Arab-Americans are generally categorized as white in the census, something activist groups and academics have been lobbying to change. A letter to the Census Bureau last July, submitted by the Arab American Institute and co-signed by a number of organizations and academics, asked for an ethnic category box to be added to the census form to cover people from the Middle East and North Africa. The letter said an estimated two-thirds of people from the region do not consider themselves white.
I have commented before that the racial categories are vestiges of long-ago that should be dispensed with. What really matters is your ethnicity. And why does it matter? Because it may be used against you. Indeed, the main reason why these questions exist on the census is to keep tabs on how different groups are doing in terms of health and well-being. The only ethnicity question currently asked on the 100 percent count census short form is about Hispanic/Latino background. The American Community Survey asks about ancestry, and that is really the question people want to be answering. While in graduate school at Berkeley I worked for a while at the California Department of Public Health, which at the time was headquartered in Berkeley, across the street from the UC Berkeley School of Public Health. I noticed that data in California vital statistics records were coded not just in terms of "Asian" but rather for detailed categories of Asian (e.g, Chinese, Japanese, Vietnamese, Korean) and when I asked about that the answer provided to me by a person who might have fit into the overall "Asian" category was simple--the concept of Asian has no meaning--you are a product of where you are from. I have never forgotten that lesson and as it applies to the census it means that we should go for ancestry on the short form and be done with the race issue.

Tuesday, July 1, 2014

Immigration Reform by Executive Fiat?

Although immigration reform is clearly dead in Congress, President Obama yesterday announced that he intends to do something by way of executive action.
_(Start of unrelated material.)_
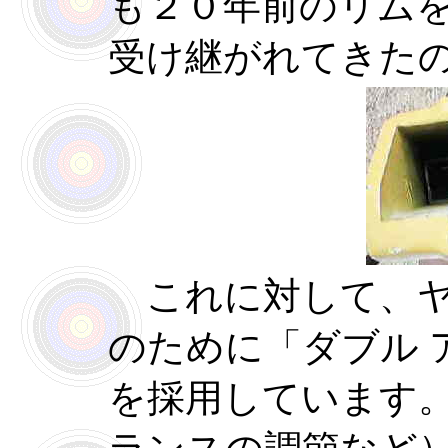
も２０年前のリム
受け継がれてきた
これに対して、ヤ
のために「ダブル 
を採用しています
This is, of course, almost certainly driven by the recent explosion of women and children from Central America showing up along the south Texas border. But what can he do? This is a very good question and today it was put to Everard Meade, Director of the Transborder Institute at the University of San Diego. He answered questions on KPBS here in San Diego.

Current law allows the executive branch a fair amount of discretion in deciding who among the people arriving in the US without documents can stay or be deported. Indeed, President Obama has played the deportation card more than other president. As he has already promised to do, he can allocate funds to Central American governments to try to stem the current tide of undocumented immigration. However, as Dr. Meade points out, there are real questions about how well the money will be spent in these countries, so this may not be a genuine solution.

What the president cannot do is to change the structure of who migrates legally to the U.S., and that is still an important part of immigration reform bill--already passed by the U.S. Senate--that Speaker of the House John Boehner has refused to bring to a vote in the House of Representatives.

Overall, it seems unlikely that executive action will do very much on the immigration front. In the meantime, the conditions in Central America that stimulate migration are not going away any time soon, as Elizabeth Kennedy noted today in a post on the American Immigration Council website.